**Requirement**
Everything from the line that holds "1307 868 0.86" through the end of the listing below must be retyped word for word, without any pictures.

**Raw data**

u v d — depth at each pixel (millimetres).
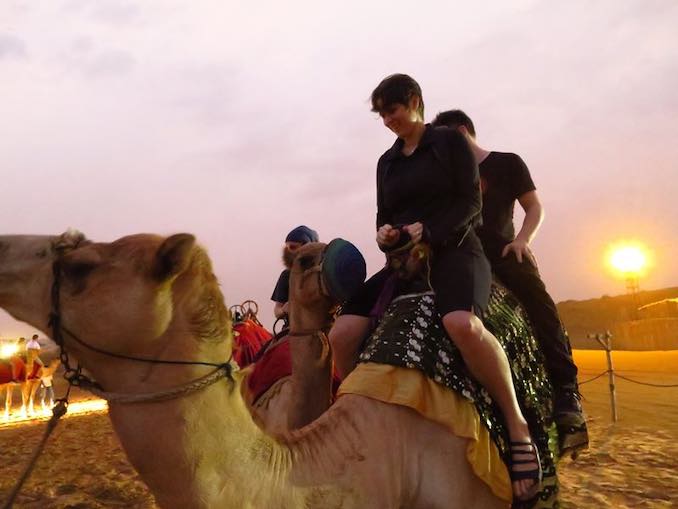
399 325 3059
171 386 2324
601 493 7629
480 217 3484
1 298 2402
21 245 2443
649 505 7051
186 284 2426
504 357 3088
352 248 3928
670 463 9172
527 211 4074
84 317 2332
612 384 13836
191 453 2293
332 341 3578
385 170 3639
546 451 3275
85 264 2363
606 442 11086
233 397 2461
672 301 64562
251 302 8000
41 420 19375
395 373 2852
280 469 2475
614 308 75188
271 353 5223
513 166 4105
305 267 4207
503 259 3922
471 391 2975
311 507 2477
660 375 24828
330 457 2617
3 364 22000
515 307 3672
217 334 2451
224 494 2318
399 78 3479
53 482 9117
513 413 3037
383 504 2621
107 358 2340
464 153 3375
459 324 2988
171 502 2301
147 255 2375
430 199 3404
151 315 2322
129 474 9492
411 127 3494
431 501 2754
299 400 4117
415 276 3262
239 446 2400
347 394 2879
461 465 2824
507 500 2918
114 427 2350
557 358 3793
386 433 2740
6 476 9812
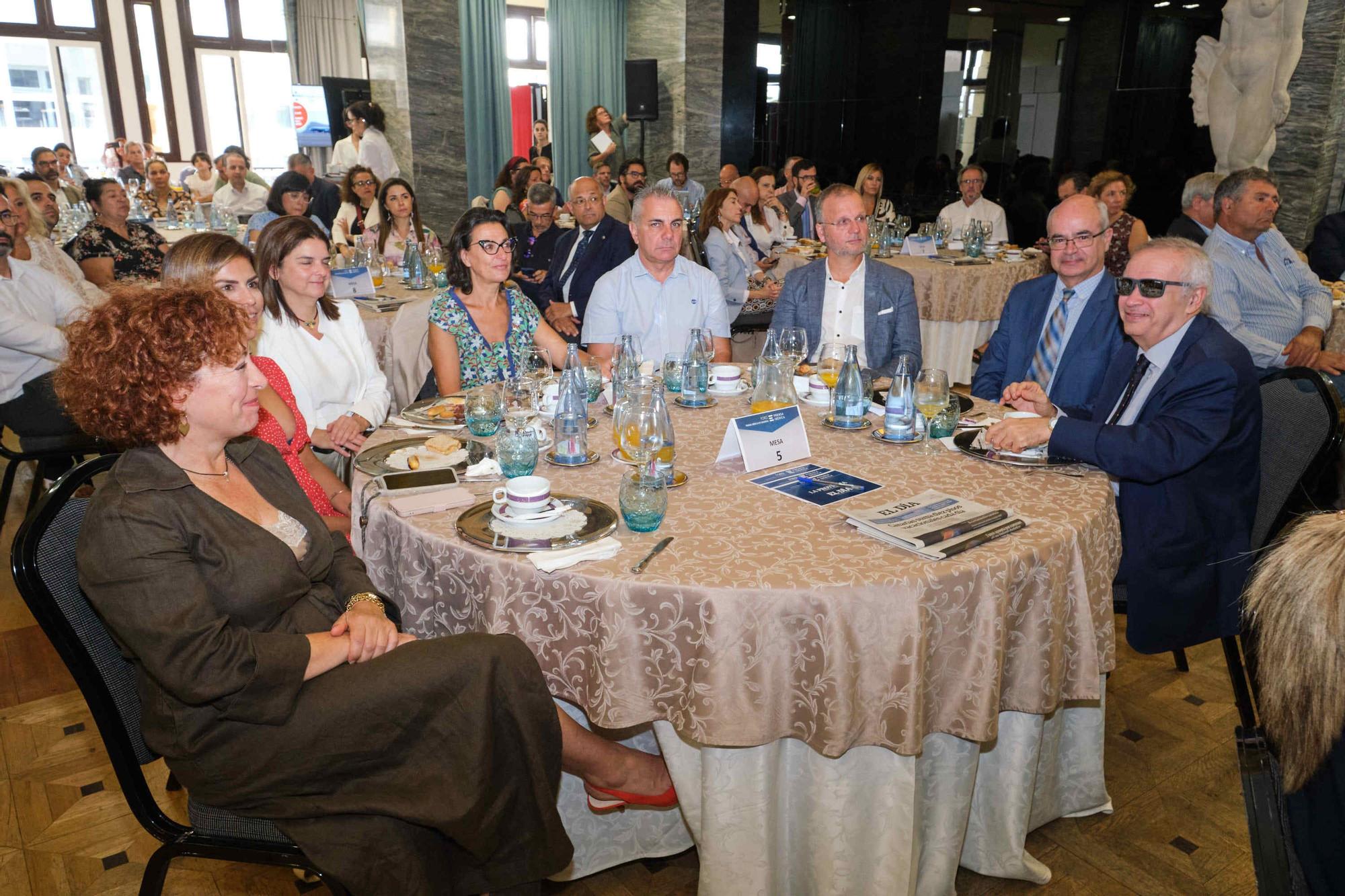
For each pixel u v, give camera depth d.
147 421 1.40
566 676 1.60
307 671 1.43
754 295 5.78
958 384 5.85
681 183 8.77
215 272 2.39
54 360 3.43
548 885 1.99
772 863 1.73
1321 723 0.82
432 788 1.46
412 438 2.28
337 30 11.52
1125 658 2.99
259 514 1.63
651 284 3.33
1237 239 3.88
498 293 3.17
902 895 1.72
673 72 10.91
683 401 2.63
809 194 8.35
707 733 1.51
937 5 10.22
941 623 1.54
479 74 11.38
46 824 2.21
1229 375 2.08
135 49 12.50
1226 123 7.60
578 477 2.01
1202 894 1.96
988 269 5.64
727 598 1.46
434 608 1.75
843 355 2.79
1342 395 3.74
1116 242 5.29
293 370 2.84
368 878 1.41
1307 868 0.86
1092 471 2.04
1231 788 2.33
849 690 1.50
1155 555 2.15
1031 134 9.83
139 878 2.04
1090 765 2.14
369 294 4.54
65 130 12.42
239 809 1.44
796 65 11.12
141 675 1.43
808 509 1.81
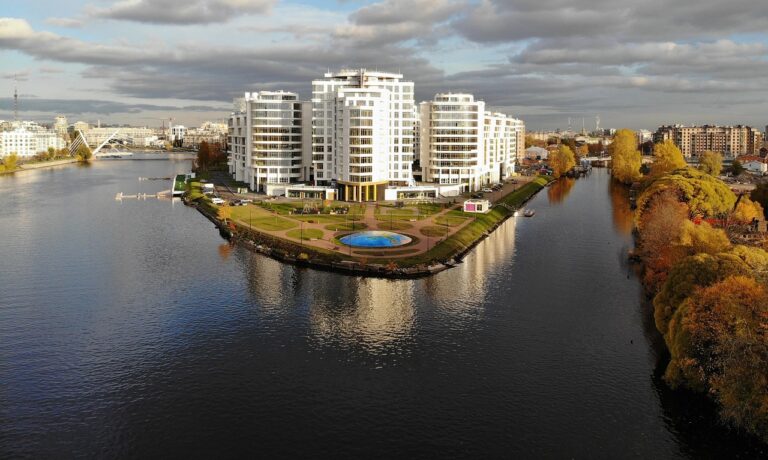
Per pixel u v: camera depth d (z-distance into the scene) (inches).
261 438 4729.3
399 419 4995.1
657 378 5629.9
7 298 7760.8
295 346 6358.3
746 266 5792.3
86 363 5935.0
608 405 5182.1
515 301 7751.0
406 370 5841.5
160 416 5022.1
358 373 5772.6
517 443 4675.2
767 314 4751.5
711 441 4650.6
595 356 6117.1
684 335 5172.2
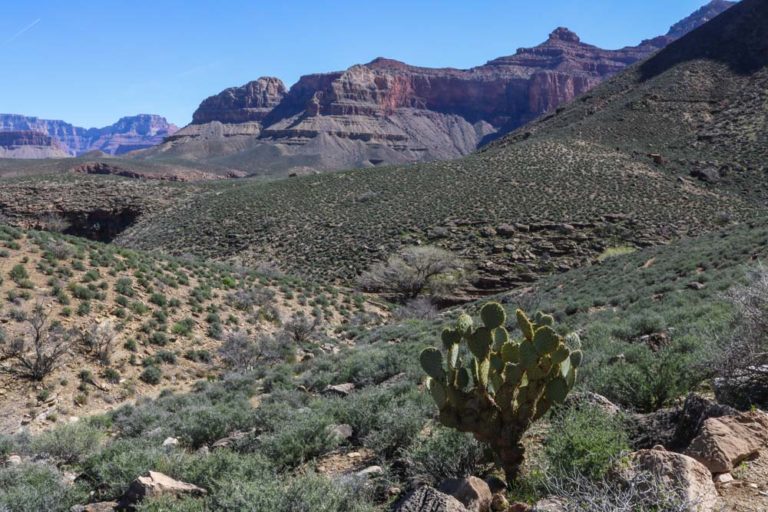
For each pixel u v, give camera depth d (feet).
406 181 242.58
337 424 28.27
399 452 21.98
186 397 52.70
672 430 16.40
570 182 216.95
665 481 11.53
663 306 53.31
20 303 70.08
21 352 61.67
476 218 191.52
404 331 86.94
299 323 92.94
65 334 66.44
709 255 88.02
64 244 92.58
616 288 85.81
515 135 384.27
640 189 208.03
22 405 55.36
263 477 19.34
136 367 68.44
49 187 314.35
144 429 40.29
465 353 34.30
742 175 219.82
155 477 20.62
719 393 19.06
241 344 79.15
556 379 15.74
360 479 17.92
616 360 28.63
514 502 14.66
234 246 205.26
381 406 27.35
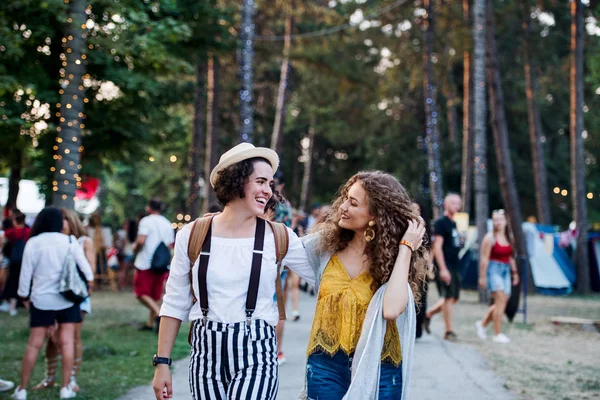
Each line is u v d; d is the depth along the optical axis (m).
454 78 33.56
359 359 3.28
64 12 10.16
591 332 11.27
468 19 22.28
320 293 3.48
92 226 19.23
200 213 27.89
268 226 3.36
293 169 43.06
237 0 20.81
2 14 11.04
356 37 25.33
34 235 6.12
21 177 18.47
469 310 14.76
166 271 10.53
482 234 17.52
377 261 3.41
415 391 6.37
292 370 7.34
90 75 13.41
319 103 30.94
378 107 34.03
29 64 12.46
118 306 14.66
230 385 3.12
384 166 33.78
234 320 3.16
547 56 25.36
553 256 21.84
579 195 21.72
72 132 10.39
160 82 15.88
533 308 15.95
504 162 18.84
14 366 7.66
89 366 7.58
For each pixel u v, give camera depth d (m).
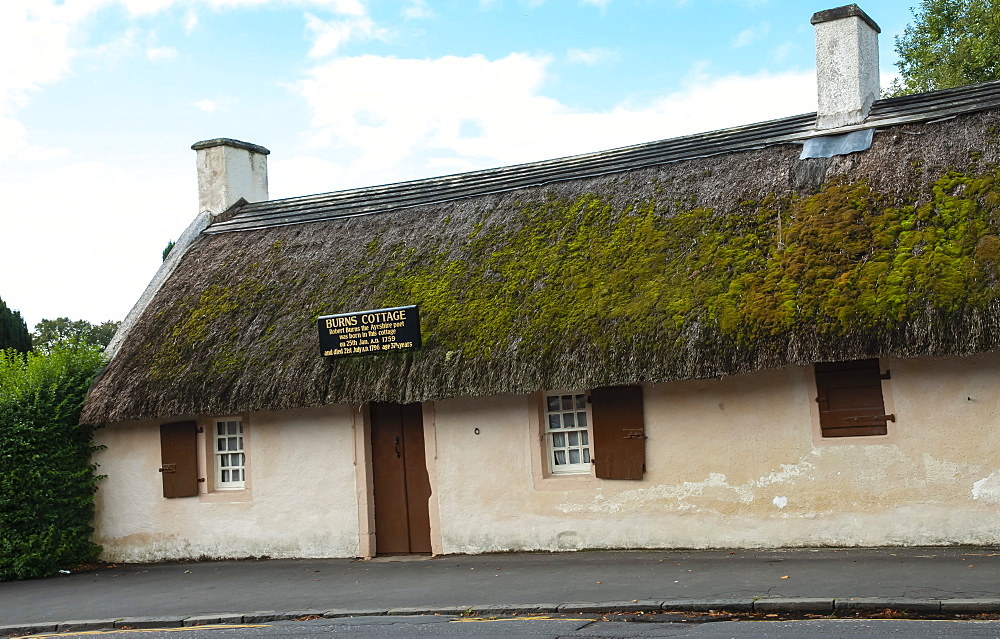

**Written response**
1307 868 0.86
1092 471 2.04
1231 788 2.33
849 690 1.50
1155 555 2.15
1031 134 9.83
139 878 2.04
1090 765 2.14
369 294 4.54
65 130 12.42
239 809 1.44
796 65 11.12
141 675 1.43
808 509 1.81
Per pixel u v: camera depth d (z-distance into the scene) (inches).
261 438 4729.3
399 419 4995.1
657 378 5629.9
7 298 7760.8
295 346 6358.3
746 266 5792.3
86 363 5935.0
608 405 5182.1
515 301 7751.0
406 370 5841.5
160 416 5022.1
358 373 5772.6
517 443 4675.2
767 314 4751.5
711 441 4650.6
595 356 6117.1
684 335 5172.2
For each pixel u v, give camera depth d (feet).
406 181 242.58
337 424 28.27
399 452 21.98
186 397 52.70
672 430 16.40
570 182 216.95
665 481 11.53
663 306 53.31
20 303 70.08
21 352 61.67
476 218 191.52
404 331 86.94
299 323 92.94
65 334 66.44
709 255 88.02
64 244 92.58
616 288 85.81
515 135 384.27
640 189 208.03
22 405 55.36
263 477 19.34
136 367 68.44
49 187 314.35
144 429 40.29
465 353 34.30
742 175 219.82
155 477 20.62
719 393 19.06
241 344 79.15
556 379 15.74
360 479 17.92
616 360 28.63
514 502 14.66
234 246 205.26
381 406 27.35
Each line is u v d; d is the depth along the optical axis (m).
454 78 33.56
359 359 3.28
64 12 10.16
591 332 11.27
468 19 22.28
320 293 3.48
92 226 19.23
200 213 27.89
268 226 3.36
293 169 43.06
237 0 20.81
2 14 11.04
356 37 25.33
34 235 6.12
21 177 18.47
469 310 14.76
166 271 10.53
482 234 17.52
377 261 3.41
415 391 6.37
292 370 7.34
90 75 13.41
319 103 30.94
378 107 34.03
29 64 12.46
118 306 14.66
230 385 3.12
384 166 33.78
234 320 3.16
547 56 25.36
553 256 21.84
579 195 21.72
72 132 10.39
160 82 15.88
533 308 15.95
504 162 18.84
14 366 7.66
89 366 7.58
For each pixel u v, give camera depth d (m).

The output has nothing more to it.